# tying stirrups to girth.



## JamieLeighx (Nov 27, 2010)

I was watching a lesson today and the girls legs were all over the place so the instructor tied her stirrups to her girth with bailer twine and it really worked! when he took the twine away they stayed put. Opinions?
_Posted via Mobile Device_


----------



## Kayty (Sep 8, 2009)

Yep it can work, but its quite an old school method as far as insurance goes - if the girl feel off while her stirrups were tied this is very dangerous and she could get dragged. The insurance would blow the instructor clear out of the water. I wouldn't do it, not with bailing twine. 
You CAN get a product which clips the stirrups to the girth and will release in a fall though and I think these would be MUCH more appropriate in a lesson situation if the instructor does not want to be sued to hell and back should a rider have a fall.


----------



## JamieLeighx (Nov 27, 2010)

He is very old-school, I find it easier to learn with those sort of methods. 
It was a last resort and the pony was very quiet.
He was telling her about what some of the germans do to train there riders , eek! taping riders pony tails to their saddle to keep there head up, thank goodness I dont live there, i'd be bald lol!
_Posted via Mobile Device_


----------



## Kayty (Sep 8, 2009)

Yes the German's can be very interesting in their methods, and though they work, the insurance over here at least (may be different in Ireland but I know when I was going through my introductory coaching course, they spoke in depth about these types of methods and being HUGE no-no's due to insurance. You can get sued for everything you own and more if a student comes off when doing this. Another one is wrapping a bandage around the rider's torso and upper arms, to help train the muscles to allow the arms to remain by the rider's body. Again, if the rider comes off, you have BIG problems!!


----------



## Eliz (Jun 16, 2010)

Once an old lady threatened to stick a broom up my **** if I didn't straighten my back... I wonder about the legal problems there


----------



## tinyliny (Oct 31, 2009)

I thought only the US was as anal about risk and insurance and avoiding being sued?


----------



## Kayty (Sep 8, 2009)

Nope Australia is too, not as much so as the US though. Mainly in horse sports, insurance costs an absolute fortune, and you have to fill out a huge amount of paperwork if a student falls off in your care, even if that student does not appear hurt, but ends up having some kind of internal, long term injury in years to come, you can get done for that. Much better to avoid the situation and just play by the rules than risk losing everything.


----------



## JamieLeighx (Nov 27, 2010)

_Posted via Mobile Device_


----------



## JamieLeighx (Nov 27, 2010)

Away from the insurance side for a minute. Has anyone ever tried it? I think I might but with something that will break if I do fall.
_Posted via Mobile Device_


----------



## blue eyed pony (Jun 20, 2011)

I just did it the hard way :\ lots of standing in the stirrups and no-stirrup work and I rode for 2 whole months bareback due to not having a saddle that would fit the pony I was riding. I wouldn't have complained if someone had tied my stirrups to my girth, had I had a saddle on at the time!


----------



## littleamy76 (Jun 30, 2011)

It has been many years since I've taken riding lessons or even rode a horse for that matter, but if I remember correctly, one of my instructors had stuck something between our legs and the horse's side and told us to try to keep it there and not let it fall out. I don't think I would ever try tying the stirrups to the girth. To me, that just sounds dangerous and too risky.


----------



## waresbear (Jun 18, 2011)

littleamy76 said:


> It has been many years since I've taken riding lessons or even rode a horse for that matter, but if I remember correctly, one of my instructors had stuck something between our legs and the horse's side and told us to try to keep it there and not let it fall out. I don't think I would ever try tying the stirrups to the girth. To me, that just sounds dangerous and too risky.

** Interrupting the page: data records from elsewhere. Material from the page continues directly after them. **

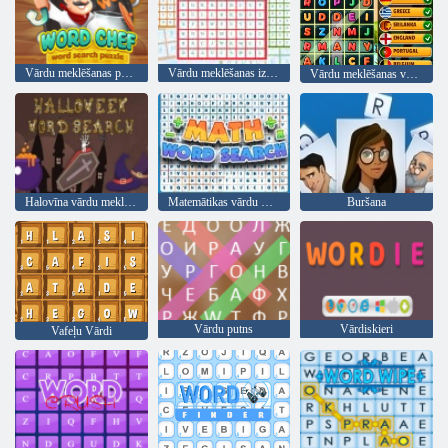
Vārdu meklēšanas puzzle
Vārdu meklēšanas izaicinājums
Vārdu meklēšanas valstis
Halovīna vārdu meklēšana
Matemātikas vārdu meklēšana
Buršana
Vārdu putns
Vārdiskieri
Vafeļu Vārdi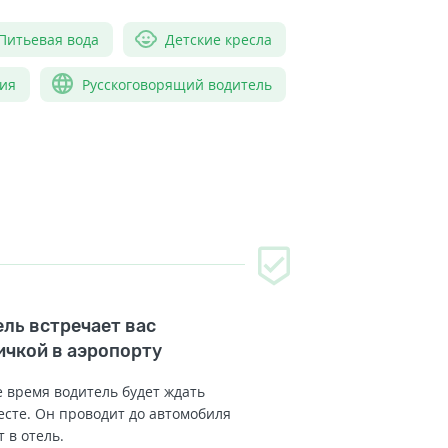
Питьевая вода
Детские кресла
ия
Русскоговорящий водитель
ль встречает вас
ичкой в аэропорту
 время водитель будет ждать
есте. Он проводит до автомобиля
т в отель.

What your instructor did sounds similiar to the Ride-a-Buck event in playday games, except it's done bareback. Last time I participated in that I won, cuz I was so sweaty & so was the horse so the paper note serving as the dollar was mushed into my pants. After I won I got off the horse & was walking around with this paper note stuck to my inner thigh,


----------



## hillree (Dec 30, 2010)

My trainer tied my stirrups to my girth... it really helped my position and my balance got way better.  I use safety stirrups, so would it still be risky?


----------



## jody111 (May 14, 2008)

Its not really risky = your feet fall out just as easy... you can always split the baling twine so its thin and will break easier...

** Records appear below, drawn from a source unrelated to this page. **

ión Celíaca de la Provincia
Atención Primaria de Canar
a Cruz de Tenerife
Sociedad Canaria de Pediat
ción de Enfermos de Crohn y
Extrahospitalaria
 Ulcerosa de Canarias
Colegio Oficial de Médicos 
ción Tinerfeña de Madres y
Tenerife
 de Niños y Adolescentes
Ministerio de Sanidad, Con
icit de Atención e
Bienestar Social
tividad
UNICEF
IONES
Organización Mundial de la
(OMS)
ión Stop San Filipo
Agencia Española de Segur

is really common... Ive seen it use in jumping alot to help people with the position of the leg over the jump


----------



## LetAGrlShowU (Mar 25, 2009)

Interesting...


----------



## Sapphire (May 31, 2011)

To be honest, after a lot of trying and failing when it comes to "using things" to improve my riding, I've come to the conclusion that good old hard work is the most foolproof method. I've never tried this, so I could be talking a load of rubbish, but I would think that tying stirrups to the girth would make riding very awkward and really restrict leg use. I ride my horse through my legs more so than my hands and I'm constantly having to move my legs to ask my horse to bend and so on. 
Personally I think that practising the hard way to lead to a more natural development of still legs, but I suppose that if someone was having real problems - say, the horse was interpreting the leg movement as an aid and speeding up, causing the riding to lose control or something.
Like the person above said, standing in stirrups is good for obtaining a more secure position, and is a lot safer than tying the stirrups to the girth.


----------